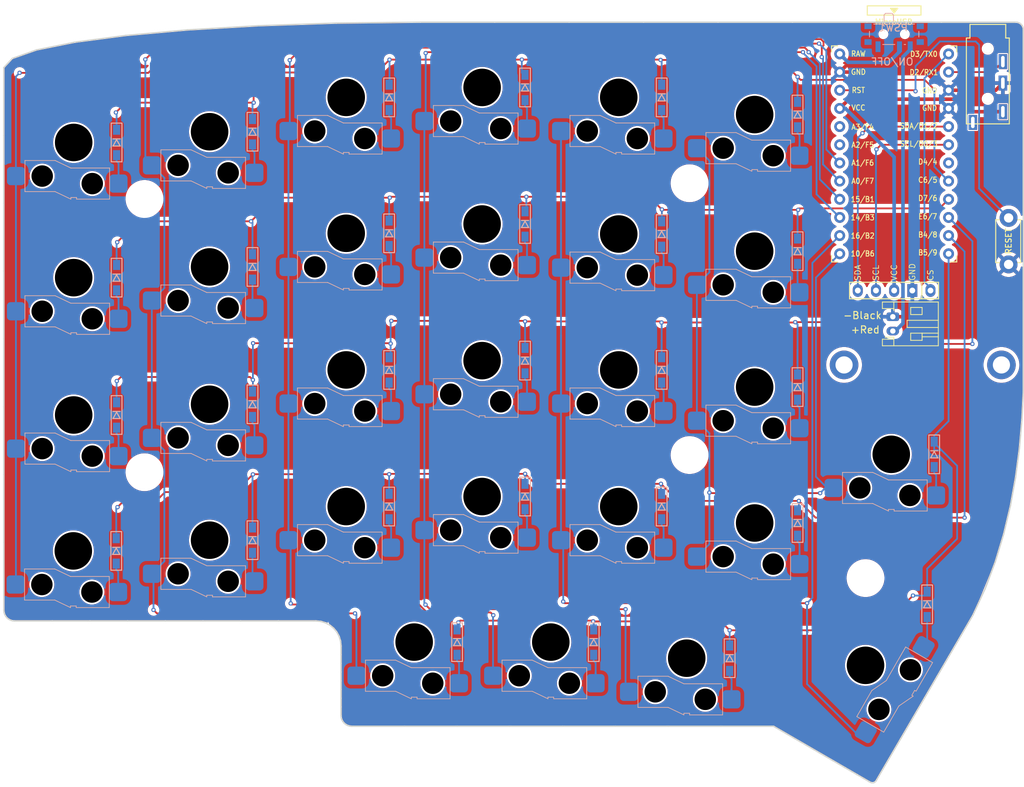
<source format=kicad_pcb>
(kicad_pcb (version 20221018) (generator pcbnew)

  (general
    (thickness 1.6)
  )

  (paper "A4")
  (layers
    (0 "F.Cu" signal)
    (31 "B.Cu" signal)
    (32 "B.Adhes" user "B.Adhesive")
    (33 "F.Adhes" user "F.Adhesive")
    (34 "B.Paste" user)
    (35 "F.Paste" user)
    (36 "B.SilkS" user "B.Silkscreen")
    (37 "F.SilkS" user "F.Silkscreen")
    (38 "B.Mask" user)
    (39 "F.Mask" user)
    (40 "Dwgs.User" user "User.Drawings")
    (41 "Cmts.User" user "User.Comments")
    (42 "Eco1.User" user "User.Eco1")
    (43 "Eco2.User" user "User.Eco2")
    (44 "Edge.Cuts" user)
    (45 "Margin" user)
    (46 "B.CrtYd" user "B.Courtyard")
    (47 "F.CrtYd" user "F.Courtyard")
    (48 "B.Fab" user)
    (49 "F.Fab" user)
  )

  (setup
    (pad_to_mask_clearance 0.2)
    (pcbplotparams
      (layerselection 0x00010f0_ffffffff)
      (plot_on_all_layers_selection 0x0001000_00000000)
      (disableapertmacros false)
      (usegerberextensions true)
      (usegerberattributes false)
      (usegerberadvancedattributes false)
      (creategerberjobfile false)
      (dashed_line_dash_ratio 12.000000)
      (dashed_line_gap_ratio 3.000000)
      (svgprecision 4)
      (plotframeref true)
      (viasonmask false)
      (mode 1)
      (useauxorigin false)
      (hpglpennumber 1)
      (hpglpenspeed 20)
      (hpglpendiameter 15.000000)
      (dxfpolygonmode true)
      (dxfimperialunits true)
      (dxfusepcbnewfont true)
      (psnegative false)
      (psa4output false)
      (plotreference true)
      (plotvalue true)
      (plotinvisibletext false)
      (sketchpadsonfab false)
      (subtractmaskfromsilk false)
      (outputformat 1)
      (mirror false)
      (drillshape 0)
      (scaleselection 1)
      (outputdirectory "gerber/")
    )
  )

  (net 0 "")
  (net 1 "Net-(D1-A)")
  (net 2 "row4")
  (net 3 "Net-(D2-A)")
  (net 4 "Net-(D3-A)")
  (net 5 "row0")
  (net 6 "Net-(D4-A)")
  (net 7 "row1")
  (net 8 "Net-(D5-A)")
  (net 9 "row2")
  (net 10 "Net-(D6-A)")
  (net 11 "row3")
  (net 12 "Net-(D7-A)")
  (net 13 "Net-(D8-A)")
  (net 14 "Net-(D9-A)")
  (net 15 "Net-(D10-A)")
  (net 16 "Net-(D11-A)")
  (net 17 "Net-(D12-A)")
  (net 18 "Net-(D13-A)")
  (net 19 "Net-(D14-A)")
  (net 20 "Net-(D15-A)")
  (net 21 "Net-(D16-A)")
  (net 22 "Net-(D17-A)")
  (net 23 "Net-(D18-A)")
  (net 24 "Net-(D19-A)")
  (net 25 "Net-(D20-A)")
  (net 26 "Net-(D21-A)")
  (net 27 "Net-(D22-A)")
  (net 28 "Net-(D23-A)")
  (net 29 "Net-(D24-A)")
  (net 30 "Net-(D25-A)")
  (net 31 "Net-(D26-A)")
  (net 32 "Net-(D27-A)")
  (net 33 "Net-(D28-A)")
  (net 34 "VCC")
  (net 35 "GND")
  (net 36 "col0")
  (net 37 "col1")
  (net 38 "col2")
  (net 39 "col3")
  (net 40 "col4")
  (net 41 "col5")
  (net 42 "SDA")
  (net 43 "SCL")
  (net 44 "RESET")
  (net 45 "Net-(D29-A)")
  (net 46 "DATA")
  (net 47 "unconnected-(J2-Pad4)")
  (net 48 "unconnected-(PSW1-A-Pad1)")
  (net 49 "+BATT")
  (net 50 "unconnected-(U1-D4(PD4)-Pad7)")
  (net 51 "unconnected-(U1-A2(PF5)-Pad19)")
  (net 52 "unconnected-(U1-A3(PF4)-Pad20)")
  (net 53 "raw")
  (net 54 "CS")

  (footprint "Lily58-footprint:MJ-4PP-9" (layer "F.Cu") (at 164.2381 39.3))

  (footprint "kbd:ProMicro_v3" (layer "F.Cu") (at 151.1381 56))

  (footprint "Lily58-footprint:TACT_SWITCH_TVBP06" (layer "F.Cu") (at 167.1381 67.7 90))

  (footprint "beekeeb-lib:SW_Gateron_LowProfile_HotSwap" (layer "F.Cu") (at 131.6381 50))

  (footprint "beekeeb-lib:SW_Gateron_LowProfile_HotSwap" (layer "F.Cu") (at 112.6381 47.6))

  (footprint "beekeeb-lib:SW_Gateron_LowProfile_HotSwap" (layer "F.Cu") (at 93.5381 46.21))

  (footprint "beekeeb-lib:SW_Gateron_LowProfile_HotSwap" (layer "F.Cu") (at 74.5381 47.6))

  (footprint "beekeeb-lib:SW_Gateron_LowProfile_HotSwap" (layer "F.Cu") (at 55.4381 52.4))

  (footprint "beekeeb-lib:SW_Gateron_LowProfile_HotSwap" (layer "F.Cu") (at 36.4381 53.9))

  (footprint "beekeeb-lib:SW_Gateron_LowProfile_HotSwap" (layer "F.Cu") (at 131.6381 69.1))

  (footprint "beekeeb-lib:SW_Gateron_LowProfile_HotSwap" (layer "F.Cu") (at 112.6381 66.7))

  (footprint "beekeeb-lib:SW_Gateron_LowProfile_HotSwap" (layer "F.Cu") (at 93.5381 65.3))

  (footprint "beekeeb-lib:SW_Gateron_LowProfile_HotSwap" (layer "F.Cu") (at 74.5381 66.6))

  (footprint "beekeeb-lib:SW_Gateron_LowProfile_HotSwap" (layer "F.Cu") (at 55.4381 71.3))

  (footprint "beekeeb-lib:SW_Gateron_LowProfile_HotSwap" (layer "F.Cu") (at 36.4381 72.8))

  (footprint "beekeeb-lib:SW_Gateron_LowProfile_HotSwap" (layer "F.Cu") (at 131.6381 88.1))

  (footprint "beekeeb-lib:SW_Gateron_LowProfile_HotSwap" (layer "F.Cu") (at 112.6381 85.7))

  (footprint "beekeeb-lib:SW_Gateron_LowProfile_HotSwap" (layer "F.Cu") (at 93.5381 84.4))

  (footprint "beekeeb-lib:SW_Gateron_LowProfile_HotSwap" (layer "F.Cu") (at 74.5381 85.7))

  (footprint "beekeeb-lib:SW_Gateron_LowProfile_HotSwap" (layer "F.Cu") (at 55.4381 90.5))

  (footprint "beekeeb-lib:SW_Gateron_LowProfile_HotSwap" (layer "F.Cu") (at 36.4381 92))

  (footprint "beekeeb-lib:SW_Gateron_LowProfile_HotSwap" (layer "F.Cu") (at 131.6381 107.1))

  (footprint "beekeeb-lib:SW_Gateron_LowProfile_HotSwap" (layer "F.Cu") (at 112.6381 104.8))

  (footprint "beekeeb-lib:SW_Gateron_LowProfile_HotSwap" (layer "F.Cu") (at 93.5381 103.4))

  (footprint "beekeeb-lib:SW_Gateron_LowProfile_HotSwap" (layer "F.Cu") (at 74.5381 104.8))

  (footprint "beekeeb-lib:SW_Gateron_LowProfile_HotSwap" (layer "F.Cu") (at 55.4381 109.5))

  (footprint "beekeeb-lib:SW_Gateron_LowProfile_HotSwap" (layer "F.Cu")
    (tstamp 00000000-0000-0000-0000-00005be988ee)
    (at 36.3881 111)
    (descr "Gateron Low Profile (KS-27 & KS-33) style mechanical keyboard switch, Gateron Low Profile hot-swap socket and through-hole soldering, single-sided mounting. Gateron Low Profile and Cherry MX Low Profile are NOT compatible.")
    (tags "switch, low_profile, hot_swap")
    (property "Sheetfile" "Lily58_Pro.kicad_sch")
    (property "Sheetname" "")
    (path "/00000000-0000-0000-0000-00005b7271a5")
    (attr through_hole)
    (fp_text reference "SW24" (at 0 -8.5 unlocked) (layer "F.SilkS") hide
        (effects (font (size 1 1) (thickness 0.15)))
      (tstamp 3262e467-431f-4b39-ac9c-c692867e5bcf)
    )
    (fp_text value "SW_PUSH" (at 0 8.5 unlocked) (layer "F.Fab") hide
        (effects (font (size 1 1) (thickness 0.15)))
      (tstamp c8519be8-965e-4f05-a888-ba02fd63fcbc)
    )
    (fp_text user "REF**" (at 0 10) (layer "Cmts.User") hide
        (effects (font (size 1 1) (thickness 0.15)))
      (tstamp 543a2f7b-d96a-41b3-bd38-c20b6abd2855)
    )
    (fp_text user "${VALUE}" (at 0 9.5) (layer "B.Fab") hide
        (effects (font (size 1 1) (thickness 0.15)) (justify mirror))
      (tstamp 210656c7-aa01-47d7-a9fa-26e372182409)
    )
    (fp_text user "${REFERENCE}" (at 0 -8.5 unlocked) (layer "F.Fab")
        (effects (font (size 1 1) (thickness 0.15)))
      (tstamp 74717f99-5654-4998-aa7c-171991f76dda)
    )
    (fp_text user "SW_Stabilizer" (at 0 -8.7) (layer "F.Fab") hide
        (effects (font (size 1 1) (thickness 0.15)))
      (tstamp 8f165988-4cf7-497d-b402-bc5f61f864df)
    )
    (fp_line (start -6.815 2.525) (end -6.815 6.875)
      (stroke (width 0.1) (type solid)) (layer "B.SilkS") (tstamp 25122018-e345-467e-aef9-3cd0d5e56e71))
    (fp_line (start -6.815 2.525) (end -2.595 2.525)
      (stroke (width 0.1) (type solid)) (layer "B.SilkS") (tstamp 8a034d24-7343-4ef6-a1b9-592557a8976c))
    (fp_line (start -6.815 6.875) (end -2.595 6.875)
      (stroke (width 0.1) (type solid)) (layer "B.SilkS") (tstamp e563136b-02f7-4390-9832-f8bef6fed822))
    (fp_line (start -2.595 2.525) (end -0.395 3.575)
      (stroke (width 0.1) (type solid)) (layer "B.SilkS") (tstamp f64a0b36-98d0-4860-8ed3-9f7e73868be4))
    (fp_line (start -2.595 6.875) (end -0.395 7.925)
      (stroke (width 0.1) (type solid)) (layer "B.SilkS") (tstamp 79c39952-8248-45e3-baa7-431771b652ac))
    (fp_line (start -0.395 7.7) (end -0.395 7.925)
      (stroke (width 0.1) (type solid)) (layer "B.SilkS") (tstamp 10713584-6532-42f1-91c3-133e53925c9c))
    (fp_line (start 0.405 7.7) (end -0.395 7.7)
      (stroke (width 0.1) (type solid)) (layer "B.SilkS") (tstamp 779fb148-88b9-416e-9593-77a64883622b))
    (fp_line (start 0.405 7.925) (end 0.405 7.7)
      (stroke (width 0.1) (type solid)) (layer "B.SilkS") (tstamp 6ee56282-b8b8-4b28-89de-da20a75c89a5))
    (fp_line (start 5.025 3.575) (end -0.395 3.575)
      (stroke (width 0.1) (type solid)) (layer "B.SilkS") (tstamp 606b44a2-e25d-4fba-b32b-2a6600f64535))
    (fp_line (start 5.025 3.575) (end 5.025 7.925)
      (stroke (width 0.1) (type 
... [1406911 chars truncated]
</source>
== == ==
Of all the entries above, retype exactly the lines from the line with "(at 0 -8.7)" to the line with "(fp_line (start -6.815 2.525) (end -2.595", both included, and no others.

- _Task solution_:
    (fp_text user "SW_Stabilizer" (at 0 -8.7) (layer "F.Fab") hide
        (effects (font (size 1 1) (thickness 0.15)))
      (tstamp 8f165988-4cf7-497d-b402-bc5f61f864df)
    )
    (fp_line (start -6.815 2.525) (end -6.815 6.875)
      (stroke (width 0.1) (type solid)) (layer "B.SilkS") (tstamp 25122018-e345-467e-aef9-3cd0d5e56e71))
    (fp_line (start -6.815 2.525) (end -2.595 2.525)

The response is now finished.